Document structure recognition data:
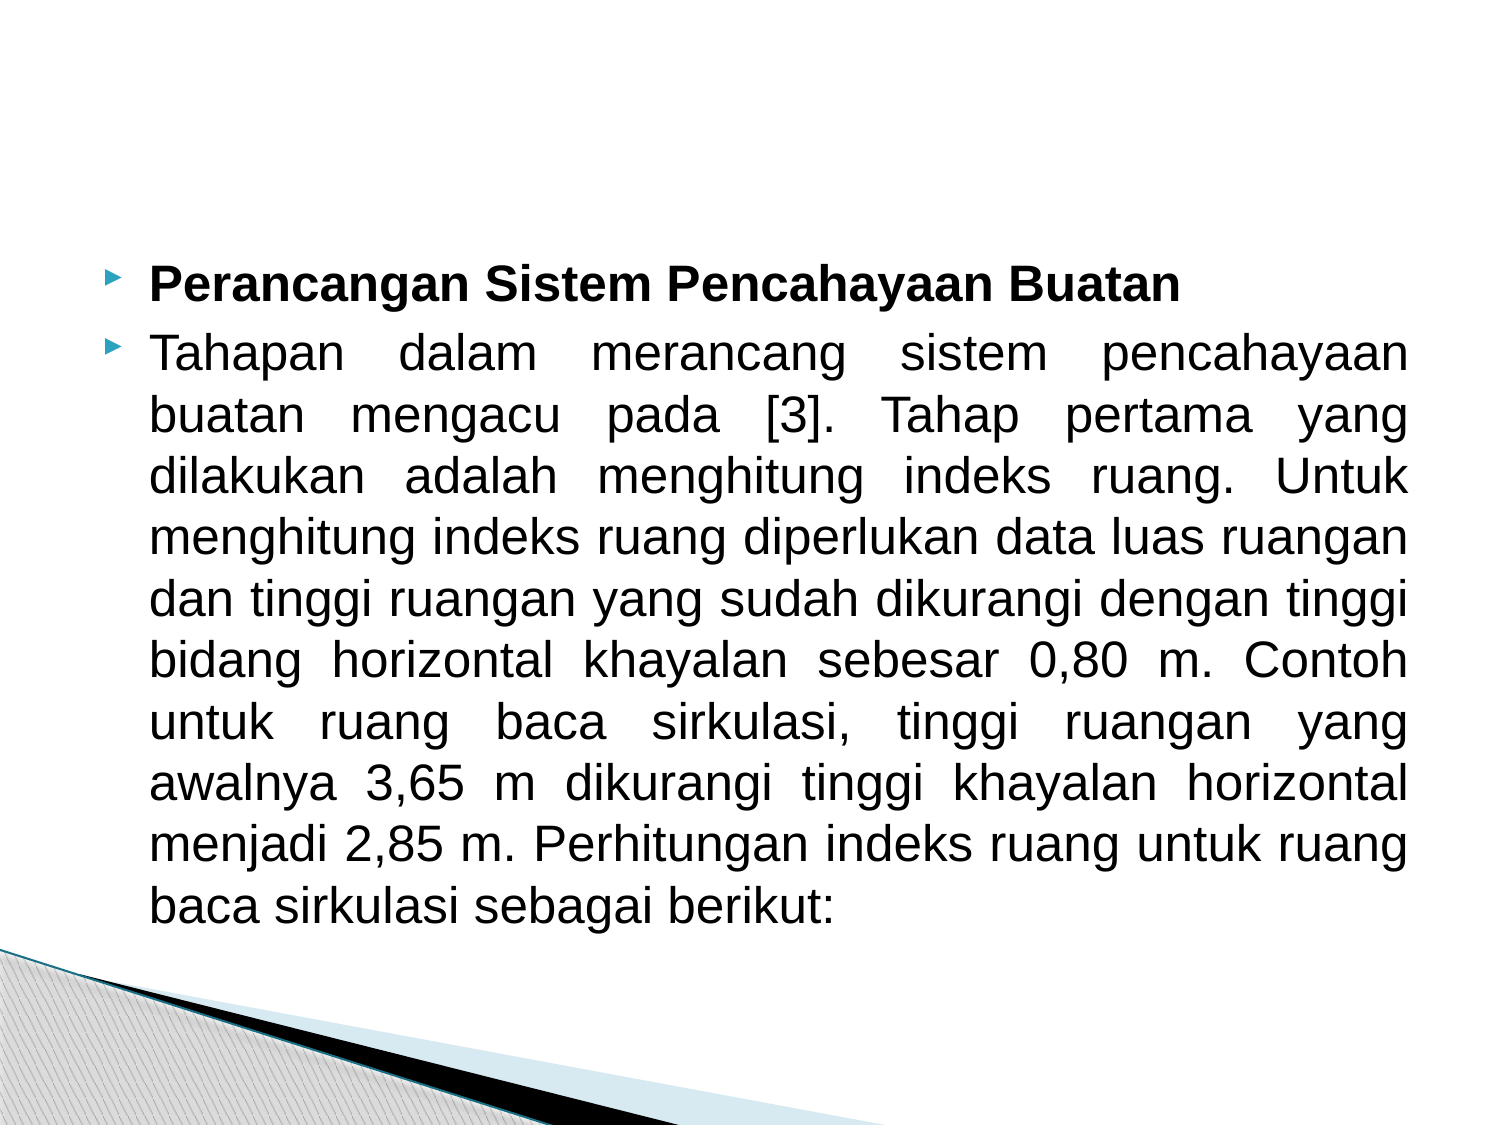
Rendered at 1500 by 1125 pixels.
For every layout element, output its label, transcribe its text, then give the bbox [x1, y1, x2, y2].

list Perancangan Sistem Pencahayaan Buatan Tahapan dalam merancang sistem pencahayaan buatan mengacu pada [3]. Tahap pertama yang dilakukan adalah menghitung indeks ruang. Untuk menghitung indeks ruang diperlukan data luas ruangan dan tinggi ruangan yang sudah dikurangi dengan tinggi bidang horizontal khayalan sebesar 0,80 m. Contoh untuk ruang baca sirkulasi, tinggi ruangan yang awalnya 3,65 m dikurangi tinggi khayalan horizontal menjadi 2,85 m. Perhitungan indeks ruang untuk ruang baca sirkulasi sebagai berikut: [75, 243, 1425, 986]
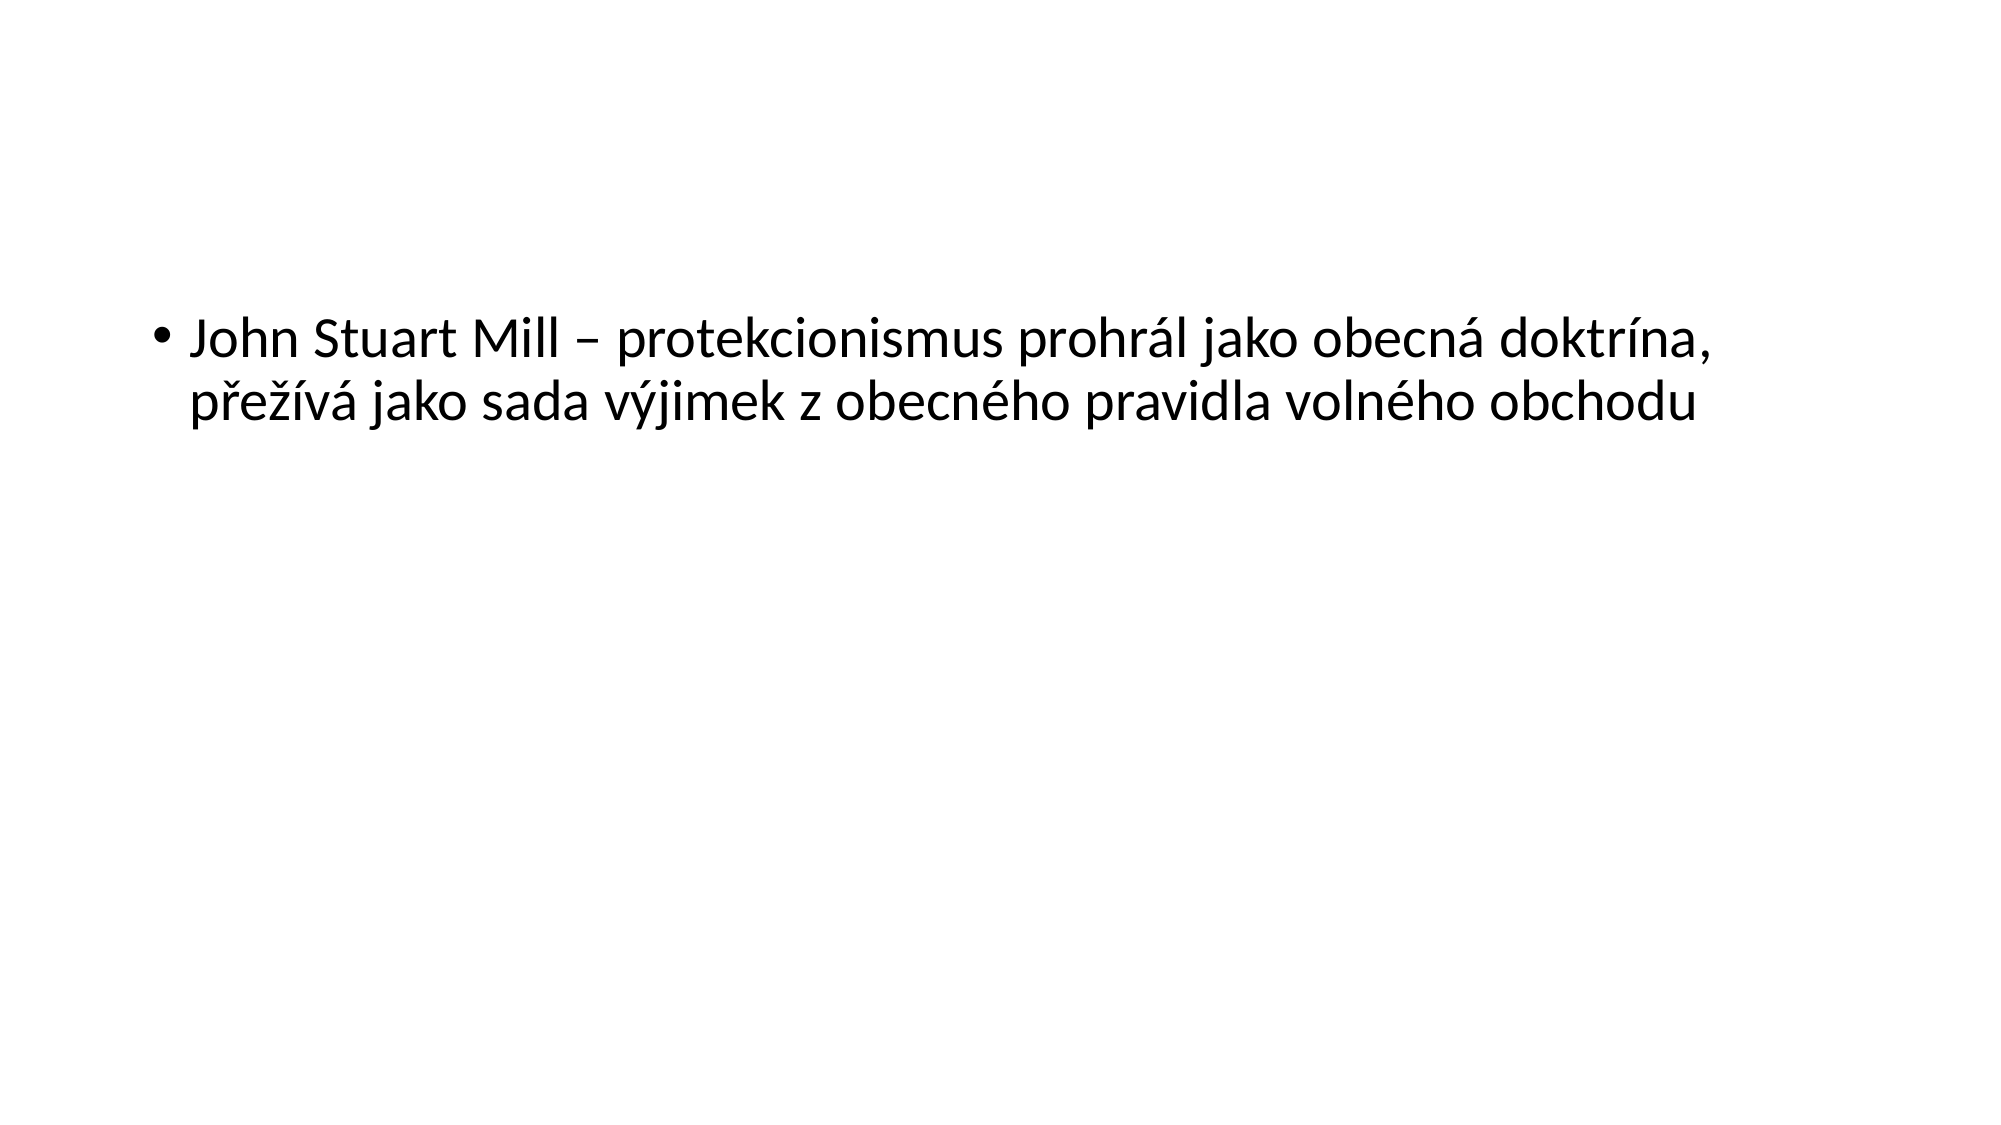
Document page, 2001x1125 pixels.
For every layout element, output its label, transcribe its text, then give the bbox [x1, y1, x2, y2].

list John Stuart Mill – protekcionismus prohrál jako obecná doktrína, přežívá jako sada výjimek z obecného pravidla volného obchodu [137, 299, 1863, 1014]
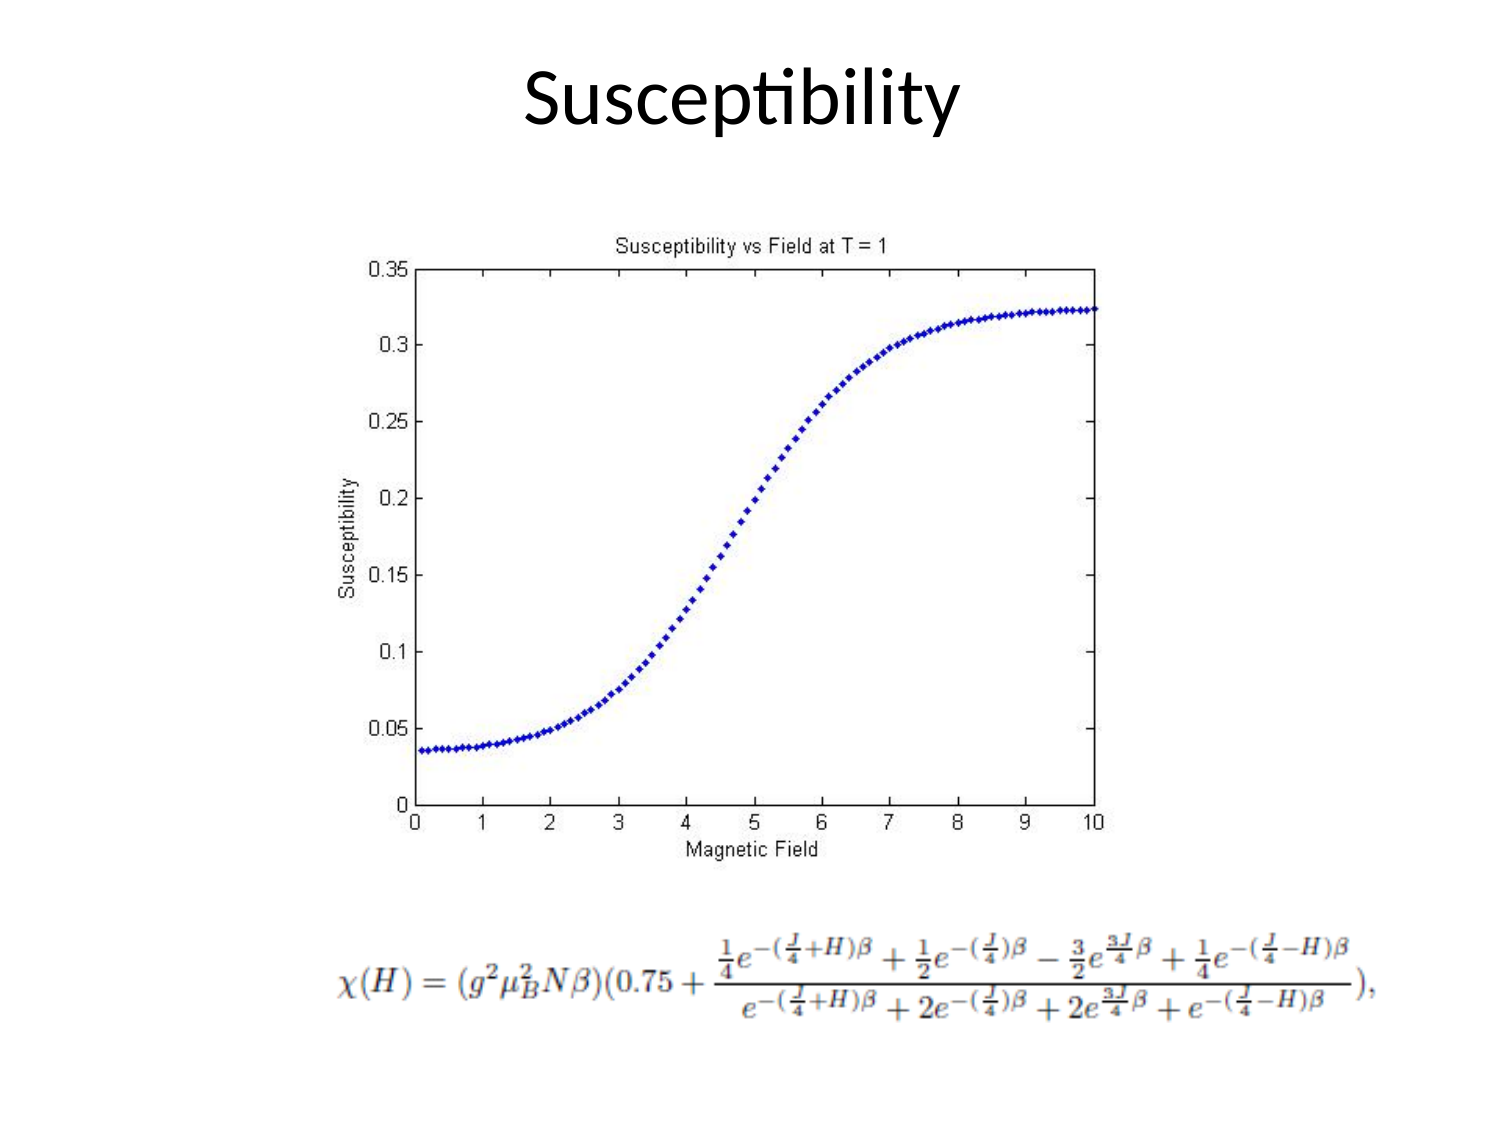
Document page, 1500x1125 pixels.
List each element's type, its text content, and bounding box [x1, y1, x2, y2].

• [Activity]
Reproduce all of the data exactly, omitting each picture it holds.

• [Finished exercise]
Rendered at 1500 by 1125 pixels.
For every layout element, output its label, transcribe its text, then give the bbox [x1, y1, x2, y2].

list Perancangan Sistem Pencahayaan Buatan Tahapan dalam merancang sistem pencahayaan buatan mengacu pada [3]. Tahap pertama yang dilakukan adalah menghitung indeks ruang. Untuk menghitung indeks ruang diperlukan data luas ruangan dan tinggi ruangan yang sudah dikurangi dengan tinggi bidang horizontal khayalan sebesar 0,80 m. Contoh untuk ruang baca sirkulasi, tinggi ruangan yang awalnya 3,65 m dikurangi tinggi khayalan horizontal menjadi 2,85 m. Perhitungan indeks ruang untuk ruang baca sirkulasi sebagai berikut: [75, 243, 1425, 986]
Document page, 2001x1125 pixels.
For every layout element, output its label, transcribe its text, then give the bbox [x1, y1, x2, y2].

list John Stuart Mill – protekcionismus prohrál jako obecná doktrína, přežívá jako sada výjimek z obecného pravidla volného obchodu [137, 299, 1863, 1014]
Document page, 1500x1125 pixels.
List each element's type, its text content, and bounding box [x1, y1, x2, y2].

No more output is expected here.